KMK-Präsidentin Ernst begrüßt Rechtsanspruch auf Ganztag

Von dpa 10.09.2021, 18:27 • Aktualisiert: 12.09.2021, 07:19
Britta Ernst (SPD), Brandenburger Ministerin für Bildung, Jugend und Sport in Brandenburg.
Britta Ernst (SPD), Brandenburger Ministerin für Bildung, Jugend und Sport in Brandenburg. Soeren Stache/dpa-Zentralbild/dpa

Potsdam - Die Präsidentin der Kultusministerkonferenz (KMK), Britta Ernst (SPD), hat den beschlossenen Rechtsanspruch auf Ganztagsbetreuung in der Grundschule als tragfähigen Kompromiss bewertet. Die Brandenburger Bildungsministerin sagte am Freitag: „Die Qualität unserer Bildungs- und Betreuungsangebote ist auch ein Schwerpunkt der Landespolitik.

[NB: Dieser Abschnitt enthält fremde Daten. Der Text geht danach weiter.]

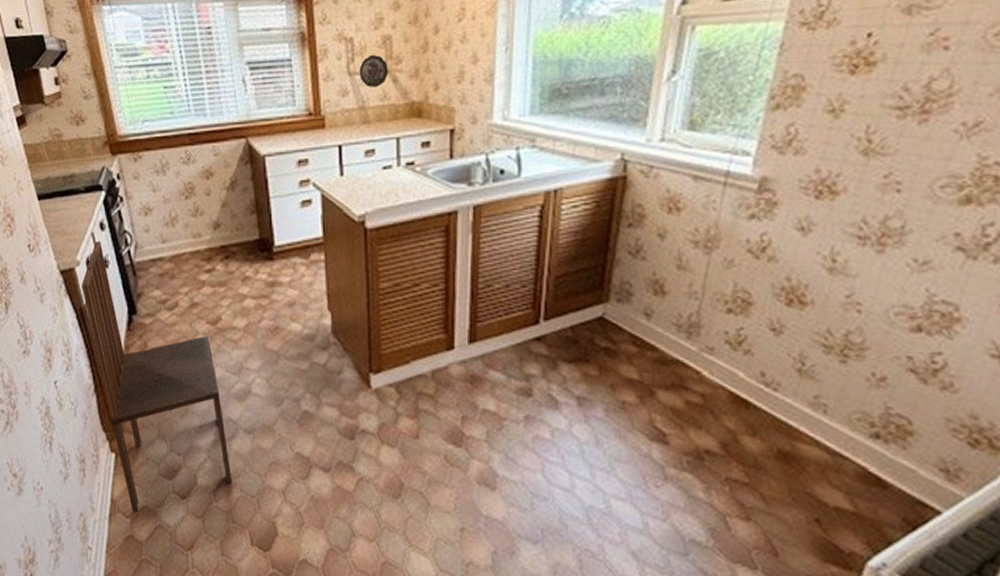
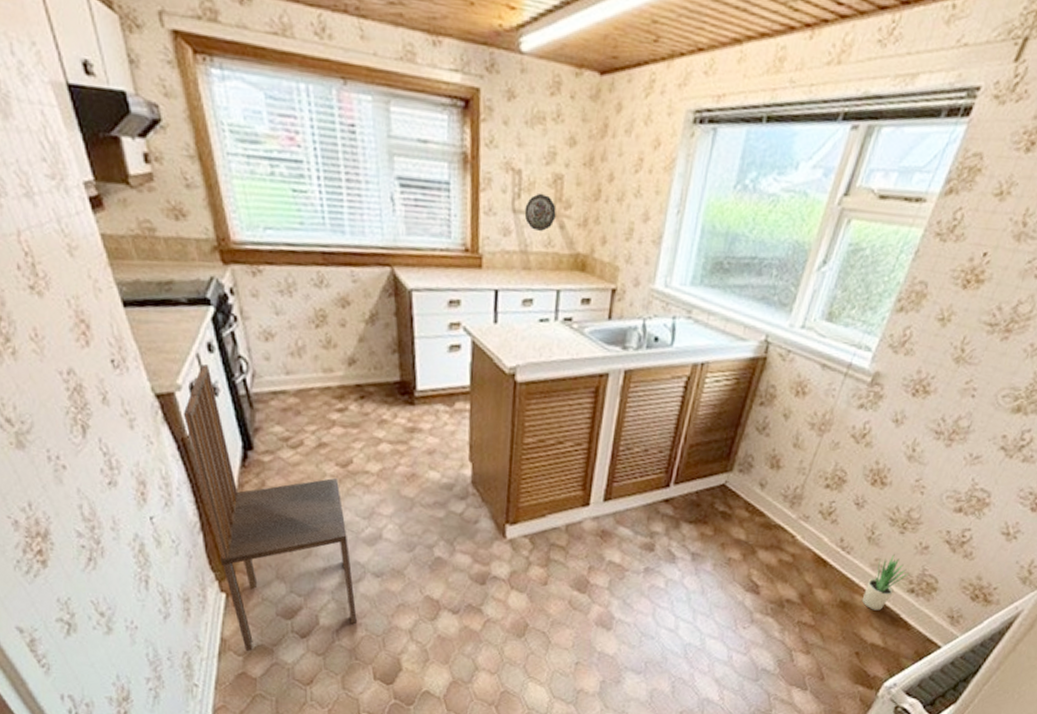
potted plant: none [807,389,866,463] -> present [861,554,909,611]

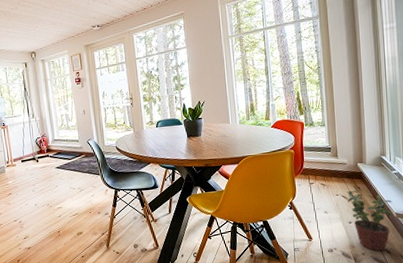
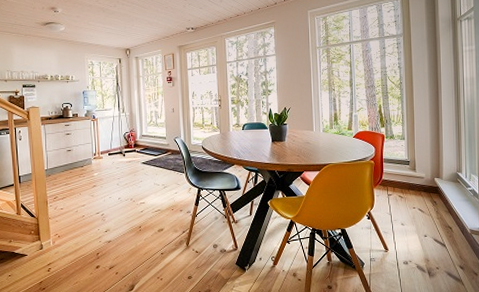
potted plant: present [346,190,393,252] -> none [423,204,467,267]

Ich freue mich daher sehr, dass es zu einem tragfähigen Kompromiss gekommen ist und der Bund die Länder dabei unterstützt, den kommenden bundesweiten Rechtsanspruch durch hochwertige ganztägige Bildungs- und Betreuungsangebote für Kinder im Grundschulalter zu sichern und weiterzuentwickeln.“

Ab 2026 beteiligt sich der Bund nach Angaben des Bildungsministeriums erstmalig und deutlich stärker an laufenden Kosten als ursprünglich geplant: Bundesweit sollen von 2026 bis 2030 für die Betriebskosten insgesamt rund 3,8 Milliarden Euro aus Bundesmitteln fließen, davon sollen rund 115 Millionen Euro nach Brandenburg kommen. Nach dem Bundestag stimmte auch der Bundesrat am Freitag dem entsprechenden Gesetz zu. Damit bekommen Kinder, die ab dem Schuljahr 2026/2027 eingeschult werden, einen Rechtsanspruch auf Ganztagsbetreuung in der Grundschule. Vorausgegangen war ein langer Streit zwischen Bund und Ländern über die Finanzierung des Vorhabens.